Exercise requirements
Give the number of lines below that contain the word "Page", and nothing else.

Material provided
====

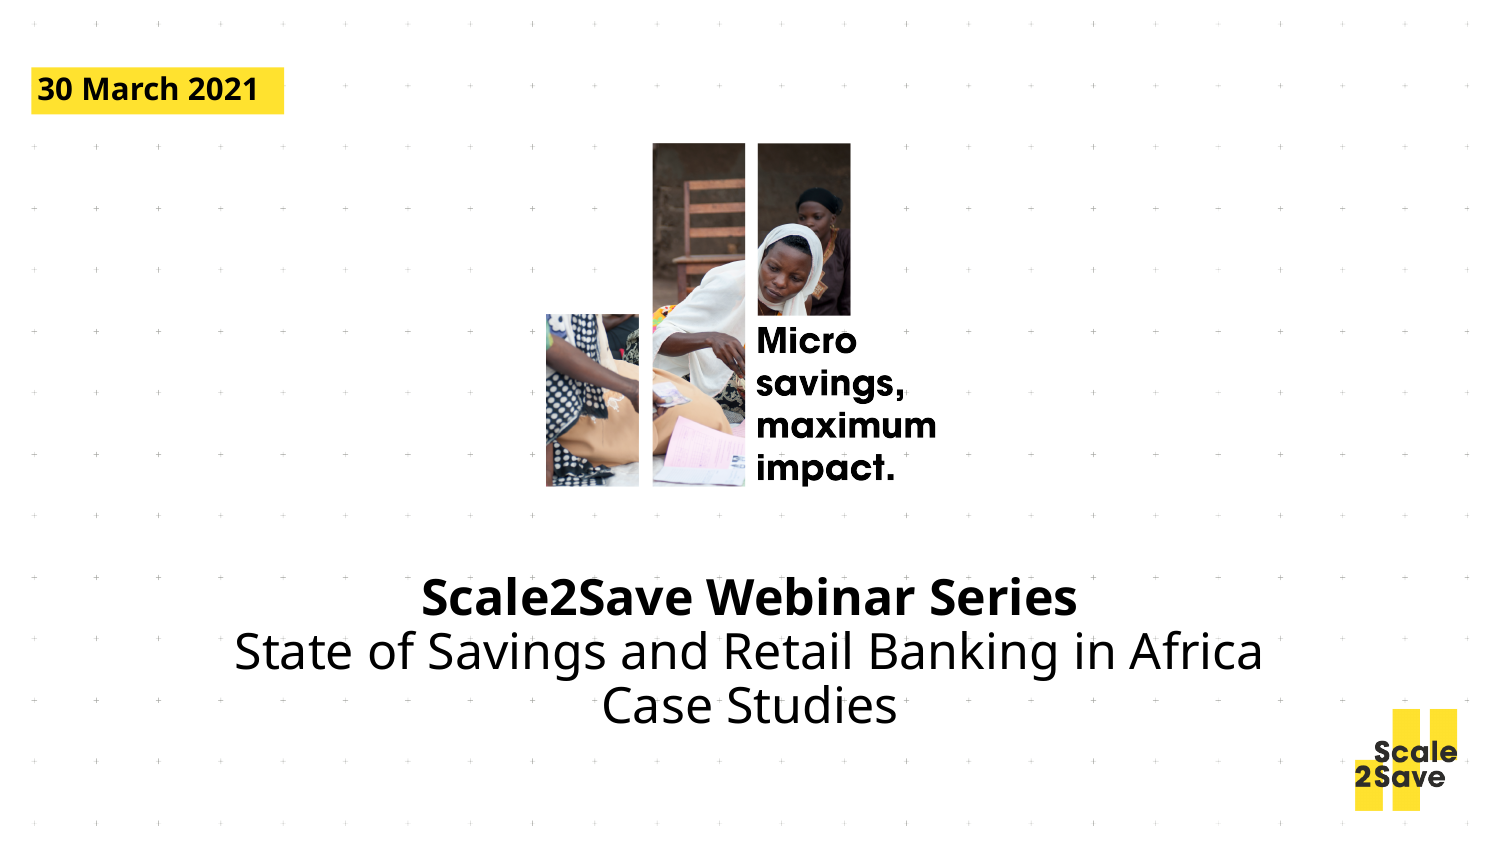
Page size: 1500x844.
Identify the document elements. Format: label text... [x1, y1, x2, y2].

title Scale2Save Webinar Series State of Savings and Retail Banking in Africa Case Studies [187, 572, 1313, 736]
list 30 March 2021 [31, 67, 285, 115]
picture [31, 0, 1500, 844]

====

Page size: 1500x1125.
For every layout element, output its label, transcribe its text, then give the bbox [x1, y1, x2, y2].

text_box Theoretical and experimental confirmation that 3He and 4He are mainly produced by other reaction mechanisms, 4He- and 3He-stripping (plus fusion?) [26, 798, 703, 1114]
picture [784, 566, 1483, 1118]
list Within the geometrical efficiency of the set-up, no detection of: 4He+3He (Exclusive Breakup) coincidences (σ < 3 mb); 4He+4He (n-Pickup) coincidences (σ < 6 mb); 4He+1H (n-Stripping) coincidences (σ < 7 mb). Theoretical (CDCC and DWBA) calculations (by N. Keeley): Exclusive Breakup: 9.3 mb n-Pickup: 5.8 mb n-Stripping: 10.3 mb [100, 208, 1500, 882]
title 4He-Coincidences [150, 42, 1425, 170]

====

Answer to this exercise
2